AP News, December 22nd, 2006
Former President Alejandro Toledo was formally charged with taking part in a scheme to forge signatures to register his political party in the late 1990s, court officials said Thursday.
Toledo, who left office in July, was dogged throughout much of his five-year term by accusations that he and his sister, Margarita Toledo, oversaw the systematic forging of names in 1997 and 1998 to make his Peru Possible party eligible for the 2000 elections.
He was charged Monday with illicit association to commit a crime and falsification of public documents, said a court spokesman, who said he was not authorized to be identified in the media by name.
Toledo has strongly denied the allegation.

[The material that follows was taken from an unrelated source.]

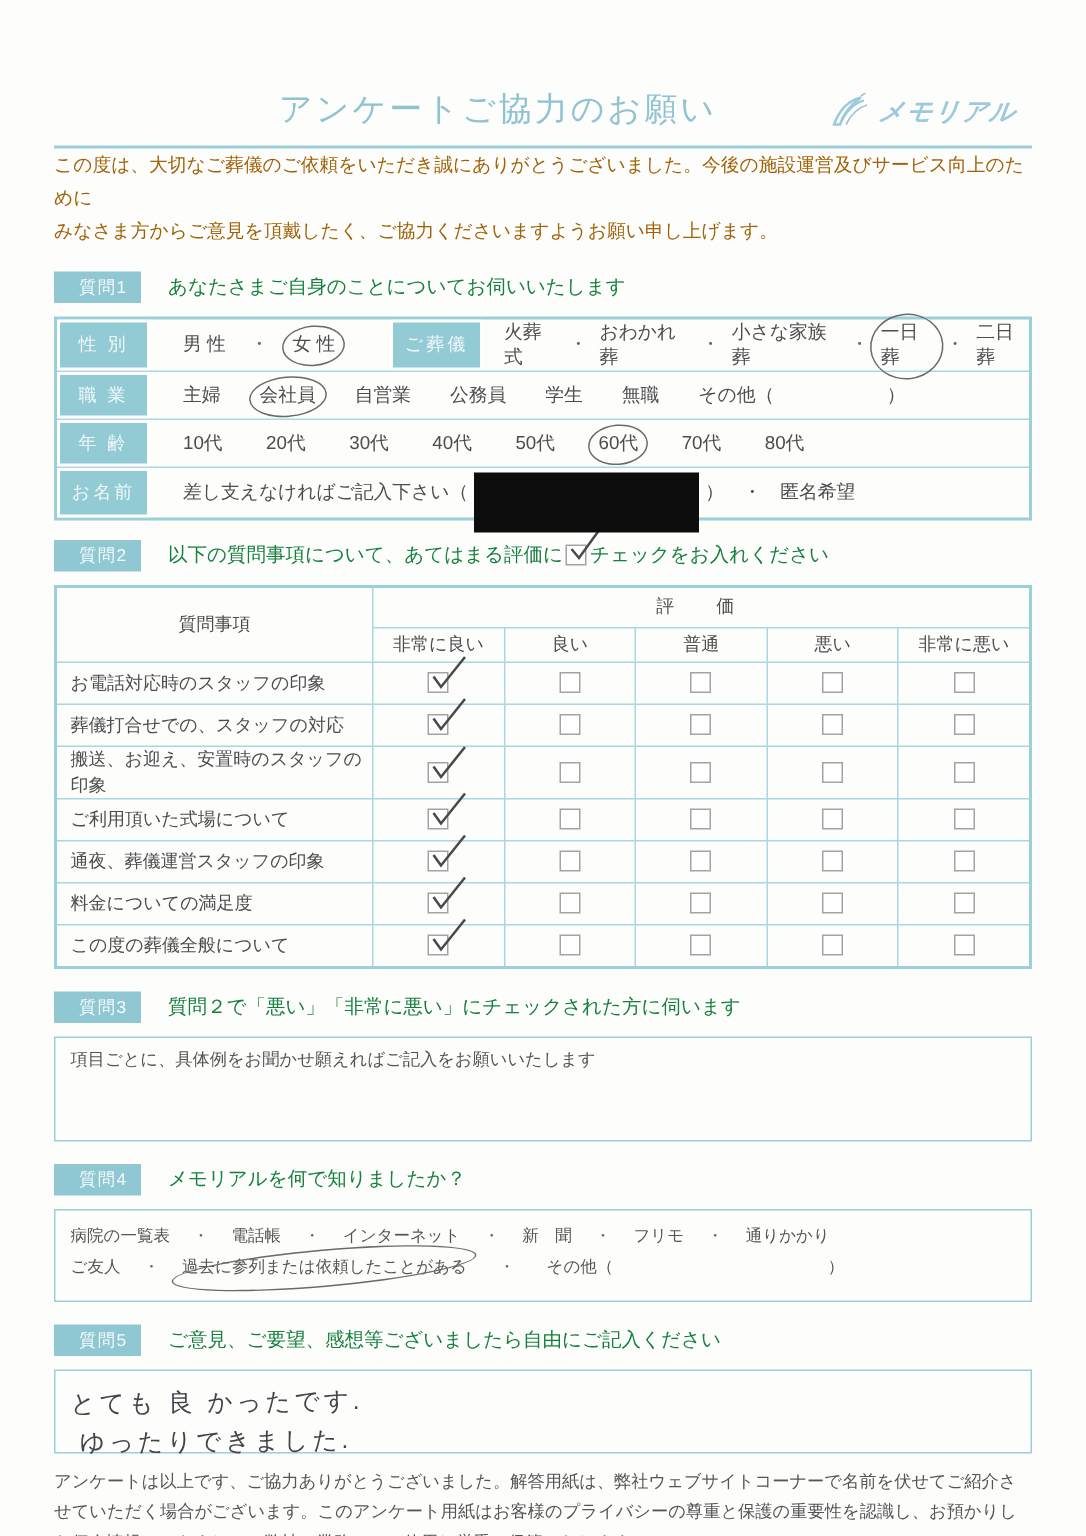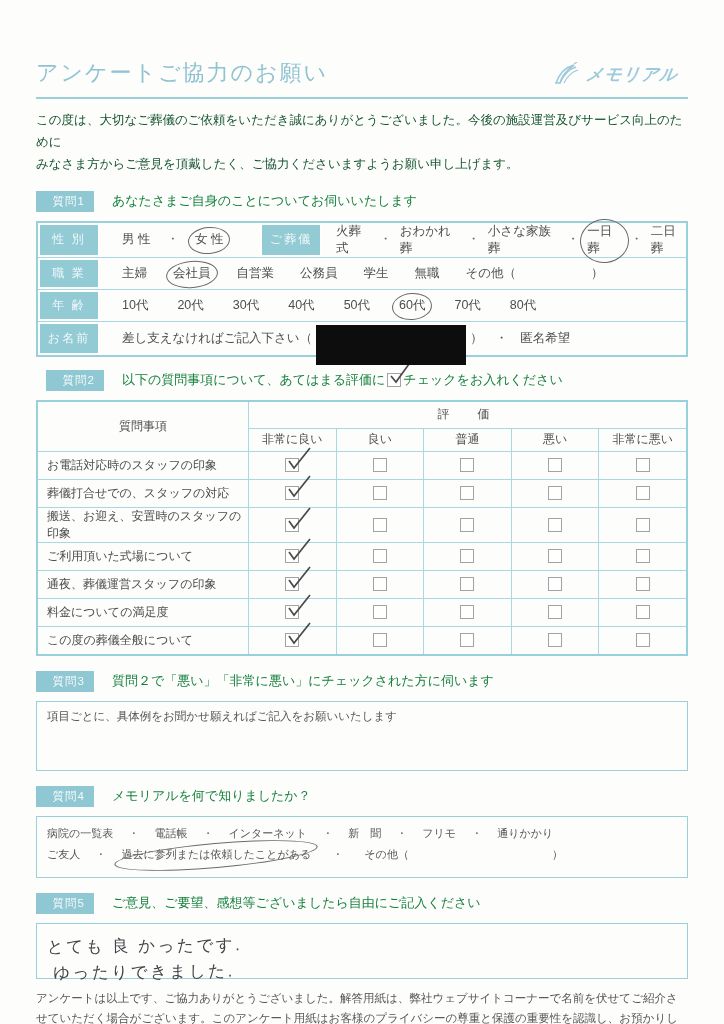"アンケートご協力のお願い" .title { text-align: none -> center }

He was not immediately available for comment. Alejandro Tudela, his former justice minister and now one of his attorneys, told CPN radio that Toledo was in the United States.
Judge Carolina Lizarraga ordered Toledo to place $50,000 in an escrow account against his assets and to post bail of $16,000, the court spokesman said.
Toledo has spent much of his time abroad since leaving office, lecturing in U.S. universities and serving as an election monitor last month in Nicaragua with former President Jimmy Carter.
The forgery charge is punishable by a maximum 10-year sentence, while the illicit association charge carries a penalty of up to six years.
Toledo's sister was charged for the alleged forgeries, along with more than 30 others, in January 2005 and was placed under house arrest for eight months as part of the ongoing trial against her.
In May of last year, opposition lawmakers accused Toledo of a cover-up and made an unsuccessful attempt to suspend him from office and start impeachment proceedings.